>>>

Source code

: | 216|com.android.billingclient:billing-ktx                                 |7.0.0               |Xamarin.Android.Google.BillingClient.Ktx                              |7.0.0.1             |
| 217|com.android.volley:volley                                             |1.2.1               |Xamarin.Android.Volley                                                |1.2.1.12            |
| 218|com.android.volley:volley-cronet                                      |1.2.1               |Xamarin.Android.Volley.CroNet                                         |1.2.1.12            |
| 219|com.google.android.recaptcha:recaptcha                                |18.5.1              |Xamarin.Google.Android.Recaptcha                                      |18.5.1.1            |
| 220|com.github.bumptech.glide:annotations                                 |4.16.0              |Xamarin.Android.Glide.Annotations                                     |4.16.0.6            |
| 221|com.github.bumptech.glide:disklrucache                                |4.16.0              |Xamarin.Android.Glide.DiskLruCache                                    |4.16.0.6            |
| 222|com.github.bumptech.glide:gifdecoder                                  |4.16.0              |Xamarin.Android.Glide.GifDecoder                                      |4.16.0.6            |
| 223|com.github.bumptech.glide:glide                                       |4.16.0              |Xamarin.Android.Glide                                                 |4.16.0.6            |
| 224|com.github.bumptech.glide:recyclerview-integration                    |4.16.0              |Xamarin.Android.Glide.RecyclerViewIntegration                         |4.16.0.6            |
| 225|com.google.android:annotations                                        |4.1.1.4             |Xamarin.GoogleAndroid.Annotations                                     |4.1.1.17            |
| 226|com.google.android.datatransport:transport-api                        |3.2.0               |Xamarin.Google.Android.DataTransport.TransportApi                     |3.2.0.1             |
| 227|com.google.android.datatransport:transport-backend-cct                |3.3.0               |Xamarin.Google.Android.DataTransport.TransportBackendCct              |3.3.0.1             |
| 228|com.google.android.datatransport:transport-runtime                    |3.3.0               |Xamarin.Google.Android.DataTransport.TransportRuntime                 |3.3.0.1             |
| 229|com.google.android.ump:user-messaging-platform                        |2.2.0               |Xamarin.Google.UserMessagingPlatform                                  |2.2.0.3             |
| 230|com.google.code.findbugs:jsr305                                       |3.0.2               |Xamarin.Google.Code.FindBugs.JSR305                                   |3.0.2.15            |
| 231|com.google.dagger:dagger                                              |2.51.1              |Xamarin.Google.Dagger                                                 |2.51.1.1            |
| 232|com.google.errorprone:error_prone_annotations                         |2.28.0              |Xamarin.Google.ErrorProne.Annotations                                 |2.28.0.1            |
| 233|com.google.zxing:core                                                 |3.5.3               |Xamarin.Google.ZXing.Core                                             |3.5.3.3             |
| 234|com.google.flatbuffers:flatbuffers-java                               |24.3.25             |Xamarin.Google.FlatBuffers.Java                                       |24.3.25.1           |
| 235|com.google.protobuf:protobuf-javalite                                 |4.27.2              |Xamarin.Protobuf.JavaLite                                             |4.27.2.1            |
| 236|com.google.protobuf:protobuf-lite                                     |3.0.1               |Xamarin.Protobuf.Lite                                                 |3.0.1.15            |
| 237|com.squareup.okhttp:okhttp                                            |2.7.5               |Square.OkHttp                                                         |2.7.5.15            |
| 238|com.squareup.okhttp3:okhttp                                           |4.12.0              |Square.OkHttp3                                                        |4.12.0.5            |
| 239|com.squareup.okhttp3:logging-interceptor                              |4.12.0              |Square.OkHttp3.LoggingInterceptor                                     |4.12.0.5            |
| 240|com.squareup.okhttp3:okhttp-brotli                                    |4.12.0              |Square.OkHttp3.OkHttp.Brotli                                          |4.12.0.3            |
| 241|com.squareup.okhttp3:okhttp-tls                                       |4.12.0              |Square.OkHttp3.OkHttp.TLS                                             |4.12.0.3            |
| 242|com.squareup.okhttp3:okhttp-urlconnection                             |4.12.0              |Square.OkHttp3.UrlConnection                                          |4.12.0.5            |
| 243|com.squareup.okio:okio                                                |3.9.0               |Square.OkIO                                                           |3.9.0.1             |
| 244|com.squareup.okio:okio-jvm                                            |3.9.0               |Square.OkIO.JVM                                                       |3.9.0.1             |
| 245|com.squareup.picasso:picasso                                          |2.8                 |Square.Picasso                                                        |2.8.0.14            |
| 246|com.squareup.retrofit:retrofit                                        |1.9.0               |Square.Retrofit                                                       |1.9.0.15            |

<<<

__Your assignment__: Set down every entry exactly as given.

__Solved problem__:
Source code

: | 216|com.android.billingclient:billing-ktx                                 |7.0.0               |Xamarin.Android.Google.BillingClient.Ktx                              |7.0.0.1             |
| 217|com.android.volley:volley                                             |1.2.1               |Xamarin.Android.Volley                                                |1.2.1.12            |
| 218|com.android.volley:volley-cronet                                      |1.2.1               |Xamarin.Android.Volley.CroNet                                         |1.2.1.12            |
| 219|com.google.android.recaptcha:recaptcha                                |18.5.1              |Xamarin.Google.Android.Recaptcha                                      |18.5.1.1            |
| 220|com.github.bumptech.glide:annotations                                 |4.16.0              |Xamarin.Android.Glide.Annotations                                     |4.16.0.6            |
| 221|com.github.bumptech.glide:disklrucache                                |4.16.0              |Xamarin.Android.Glide.DiskLruCache                                    |4.16.0.6            |
| 222|com.github.bumptech.glide:gifdecoder                                  |4.16.0              |Xamarin.Android.Glide.GifDecoder                                      |4.16.0.6            |
| 223|com.github.bumptech.glide:glide                                       |4.16.0              |Xamarin.Android.Glide                                                 |4.16.0.6            |
| 224|com.github.bumptech.glide:recyclerview-integration                    |4.16.0              |Xamarin.Android.Glide.RecyclerViewIntegration                         |4.16.0.6            |
| 225|com.google.android:annotations                                        |4.1.1.4             |Xamarin.GoogleAndroid.Annotations                                     |4.1.1.17            |
| 226|com.google.android.datatransport:transport-api                        |3.2.0               |Xamarin.Google.Android.DataTransport.TransportApi                     |3.2.0.1             |
| 227|com.google.android.datatransport:transport-backend-cct                |3.3.0               |Xamarin.Google.Android.DataTransport.TransportBackendCct              |3.3.0.1             |
| 228|com.google.android.datatransport:transport-runtime                    |3.3.0               |Xamarin.Google.Android.DataTransport.TransportRuntime                 |3.3.0.1             |
| 229|com.google.android.ump:user-messaging-platform                        |2.2.0               |Xamarin.Google.UserMessagingPlatform                                  |2.2.0.3             |
| 230|com.google.code.findbugs:jsr305                                       |3.0.2               |Xamarin.Google.Code.FindBugs.JSR305                                   |3.0.2.15            |
| 231|com.google.dagger:dagger                                              |2.51.1              |Xamarin.Google.Dagger                                                 |2.51.1.1            |
| 232|com.google.errorprone:error_prone_annotations                         |2.28.0              |Xamarin.Google.ErrorProne.Annotations                                 |2.28.0.1            |
| 233|com.google.zxing:core                                                 |3.5.3               |Xamarin.Google.ZXing.Core                                             |3.5.3.3             |
| 234|com.google.flatbuffers:flatbuffers-java                               |24.3.25             |Xamarin.Google.FlatBuffers.Java                                       |24.3.25.1           |
| 235|com.google.protobuf:protobuf-javalite                                 |4.27.2              |Xamarin.Protobuf.JavaLite                                             |4.27.2.1            |
| 236|com.google.protobuf:protobuf-lite                                     |3.0.1               |Xamarin.Protobuf.Lite                                                 |3.0.1.15            |
| 237|com.squareup.okhttp:okhttp                                            |2.7.5               |Square.OkHttp                                                         |2.7.5.15            |
| 238|com.squareup.okhttp3:okhttp                                           |4.12.0              |Square.OkHttp3                                                        |4.12.0.5            |
| 239|com.squareup.okhttp3:logging-interceptor                              |4.12.0              |Square.OkHttp3.LoggingInterceptor                                     |4.12.0.5            |
| 240|com.squareup.okhttp3:okhttp-brotli                                    |4.12.0              |Square.OkHttp3.OkHttp.Brotli                                          |4.12.0.3            |
| 241|com.squareup.okhttp3:okhttp-tls                                       |4.12.0              |Square.OkHttp3.OkHttp.TLS                                             |4.12.0.3            |
| 242|com.squareup.okhttp3:okhttp-urlconnection                             |4.12.0              |Square.OkHttp3.UrlConnection                                          |4.12.0.5            |
| 243|com.squareup.okio:okio                                                |3.9.0               |Square.OkIO                                                           |3.9.0.1             |
| 244|com.squareup.okio:okio-jvm                                            |3.9.0               |Square.OkIO.JVM                                                       |3.9.0.1             |
| 245|com.squareup.picasso:picasso                                          |2.8                 |Square.Picasso                                                        |2.8.0.14            |
| 246|com.squareup.retrofit:retrofit                                        |1.9.0               |Square.Retrofit                                                       |1.9.0.15            |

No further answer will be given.